Your assignment:
All entries need to be written out again exactly, without their pictures.

Data listing:
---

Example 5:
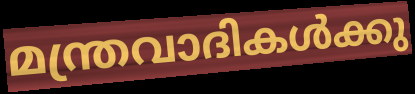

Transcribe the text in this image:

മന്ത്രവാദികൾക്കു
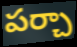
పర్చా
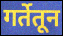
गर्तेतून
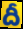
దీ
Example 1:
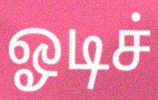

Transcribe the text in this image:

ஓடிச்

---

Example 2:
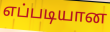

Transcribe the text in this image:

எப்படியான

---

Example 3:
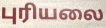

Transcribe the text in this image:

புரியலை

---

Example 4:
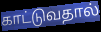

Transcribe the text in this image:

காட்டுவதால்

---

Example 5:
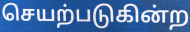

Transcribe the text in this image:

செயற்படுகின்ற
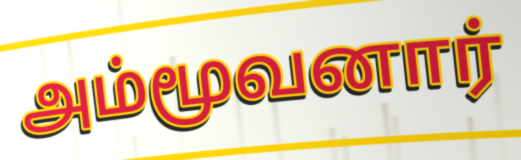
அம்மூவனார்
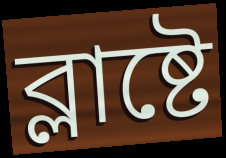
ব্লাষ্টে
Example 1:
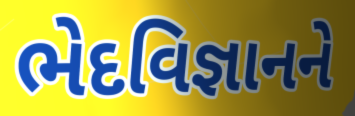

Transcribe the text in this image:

Exercise solution:
---

Example 5:

Transcribe the text in this image:

മന്ത്രവാദികൾക്കു
పర్చా
गर्तेतून
దీ
Example 1:

Transcribe the text in this image:

ஓடிச்

---

Example 2:

Transcribe the text in this image:

எப்படியான

---

Example 3:

Transcribe the text in this image:

புரியலை

---

Example 4:

Transcribe the text in this image:

காட்டுவதால்

---

Example 5:

Transcribe the text in this image:

செயற்படுகின்ற
அம்மூவனார்
ব্লাষ্টে
Example 1:

Transcribe the text in this image:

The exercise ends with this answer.